Straightforward single-file issues with an obvious fix. The `EasyGrader` uses simple substring matching — the agent gets full issue credit if the issue phrase appears anywhere in the comment.

| PR | Issue | Expected Decision |
|----|-------|------------------|
| Missing import | `datetime` used without import | reject |

**What the agent must do:** Detect the missing `from datetime import datetime` statement and supply the corrected import line.

---

### Medium

Logical or performance issues that require understanding of Python semantics. The `MediumGrader` uses token overlap so paraphrased descriptions still score well.

| PR | Issue | Expected Decision |
|----|-------|------------------|
| Division function | No guard against division by zero | reject |
| Inefficient loop | `range(len(arr))` pattern; can use `in` directly | approve |

**What the agent must do:** For the division task, add a `if b == 0: return None` guard. For the loop task, recognise it as a style issue but not a correctness bug — the correct decision is **approve**.

---

### Hard

Security vulnerabilities, injection attacks, and cross-file null-handling bugs. The `HardGrader` applies a minimum similarity threshold: vague or generic comments receive zero issue credit.
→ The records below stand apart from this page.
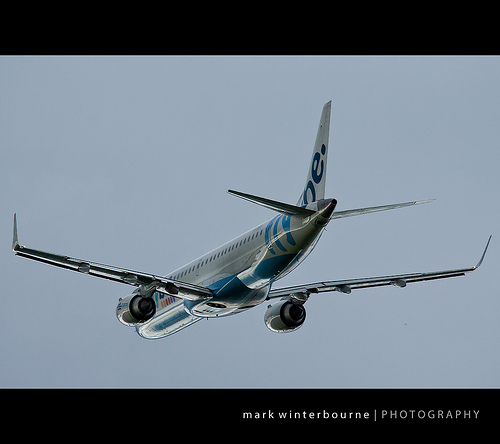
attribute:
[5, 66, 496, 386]
clouds — white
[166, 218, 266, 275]
windows — passenger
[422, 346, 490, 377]
clouds — white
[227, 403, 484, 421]
text — white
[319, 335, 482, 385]
clouds — white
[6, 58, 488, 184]
sky — blue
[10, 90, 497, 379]
jet — blue, white, passenger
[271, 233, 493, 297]
wing — right wing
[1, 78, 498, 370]
plane — blue, silver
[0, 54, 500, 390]
sky — blue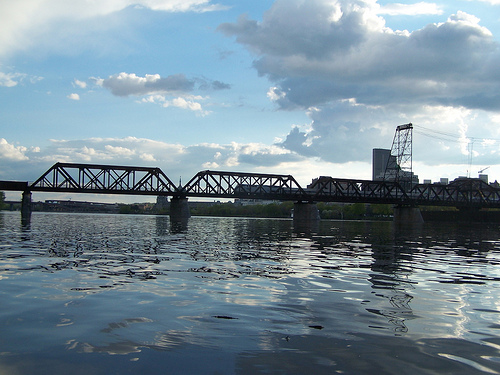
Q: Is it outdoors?
A: Yes, it is outdoors.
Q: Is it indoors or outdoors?
A: It is outdoors.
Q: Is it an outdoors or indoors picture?
A: It is outdoors.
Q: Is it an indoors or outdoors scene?
A: It is outdoors.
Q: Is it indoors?
A: No, it is outdoors.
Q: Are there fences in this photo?
A: No, there are no fences.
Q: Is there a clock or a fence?
A: No, there are no fences or clocks.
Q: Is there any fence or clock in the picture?
A: No, there are no fences or clocks.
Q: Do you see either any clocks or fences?
A: No, there are no fences or clocks.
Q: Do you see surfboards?
A: No, there are no surfboards.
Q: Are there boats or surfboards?
A: No, there are no surfboards or boats.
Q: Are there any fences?
A: No, there are no fences.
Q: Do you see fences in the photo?
A: No, there are no fences.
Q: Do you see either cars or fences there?
A: No, there are no fences or cars.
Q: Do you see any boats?
A: No, there are no boats.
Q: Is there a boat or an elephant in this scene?
A: No, there are no boats or elephants.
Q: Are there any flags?
A: No, there are no flags.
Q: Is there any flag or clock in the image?
A: No, there are no flags or clocks.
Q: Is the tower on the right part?
A: Yes, the tower is on the right of the image.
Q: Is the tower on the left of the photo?
A: No, the tower is on the right of the image.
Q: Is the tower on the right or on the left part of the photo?
A: The tower is on the right of the image.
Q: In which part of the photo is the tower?
A: The tower is on the right of the image.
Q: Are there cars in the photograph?
A: No, there are no cars.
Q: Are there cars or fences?
A: No, there are no cars or fences.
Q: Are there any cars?
A: No, there are no cars.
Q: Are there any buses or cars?
A: No, there are no cars or buses.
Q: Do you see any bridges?
A: Yes, there is a bridge.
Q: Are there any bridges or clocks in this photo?
A: Yes, there is a bridge.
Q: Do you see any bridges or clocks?
A: Yes, there is a bridge.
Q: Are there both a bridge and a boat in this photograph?
A: No, there is a bridge but no boats.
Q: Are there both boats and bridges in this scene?
A: No, there is a bridge but no boats.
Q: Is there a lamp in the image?
A: No, there are no lamps.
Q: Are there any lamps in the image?
A: No, there are no lamps.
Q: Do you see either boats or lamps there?
A: No, there are no lamps or boats.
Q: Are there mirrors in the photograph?
A: No, there are no mirrors.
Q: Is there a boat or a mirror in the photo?
A: No, there are no mirrors or boats.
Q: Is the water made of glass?
A: Yes, the water is made of glass.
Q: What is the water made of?
A: The water is made of glass.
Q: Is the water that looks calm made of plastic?
A: No, the water is made of glass.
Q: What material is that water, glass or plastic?
A: The water is made of glass.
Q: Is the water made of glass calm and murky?
A: Yes, the water is calm and murky.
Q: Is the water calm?
A: Yes, the water is calm.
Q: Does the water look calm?
A: Yes, the water is calm.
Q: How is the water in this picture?
A: The water is calm.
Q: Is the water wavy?
A: No, the water is calm.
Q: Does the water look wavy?
A: No, the water is calm.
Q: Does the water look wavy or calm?
A: The water is calm.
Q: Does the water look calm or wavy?
A: The water is calm.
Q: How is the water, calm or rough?
A: The water is calm.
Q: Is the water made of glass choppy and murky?
A: No, the water is murky but calm.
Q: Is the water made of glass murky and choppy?
A: No, the water is murky but calm.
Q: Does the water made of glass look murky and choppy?
A: No, the water is murky but calm.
| PR | Issue | Expected Decision |
|----|-------|------------------|
| Authentication logic | Hardcoded plaintext password `admin123` | reject |
| SQL query | String concatenation exposes SQL injection | reject |
| Cross-file null bug | `get_user(None)` called without input validation | reject |

**What the agent must do:**
- **Auth:** Detect the hardcoded secret and propose `bcrypt`-based password comparison.
- **SQL:** Detect string concatenation and replace with a parameterised query using `%s` placeholder + `cursor.execute`.
- **Null bug:** Validate `id is not None` before the `db[id]` lookup and fix the call site in `controller.py`.

---

## Baseline Scores

Expected performance ranges by model capability:

| Score Range | Interpretation |
|-------------|---------------|
| 0.00 – 0.20 | Failing — agent cannot follow the JSON schema or identify basic issues |
| 0.20 – 0.50 | Partial — agent detects some issues but misses security vulnerabilities or gives wrong decisions |
| 0.50 – 0.75 | Competent — agent handles easy and medium tasks; struggles with hard security/null cases |
| 0.75 – 1.00 | Strong — agent reliably detects all issue types, generates correct fixes, and makes sound decisions |

### Step-level log format

```
[START] task=code_review env=code_review_benchmark model=meta-llama/Llama-3.1-8B-Instruct
[STEP]  step=1 action=comment        reward=0.55 done=false error=null
[STEP]  step=2 action=suggest_fix    reward=0.72 done=false error=null
[STEP]  step=3 action=final_decision reward=0.85 done=true  error=null
[END]   success=true steps=3 score=0.850 rewards=0.55,0.72,0.85
```

---

## Conclusion

The Code Review Environment provides a structured, reproducible benchmark for evaluating LLM-based agents on one of the most practically valuable tasks in software engineering. By decomposing the review process into three distinct steps — issue detection, fix generation, and final judgment — and by scaling difficulty through dedicated grader tiers, it rewards agents that reason carefully rather than those that simply pattern-match on surface-level symptoms.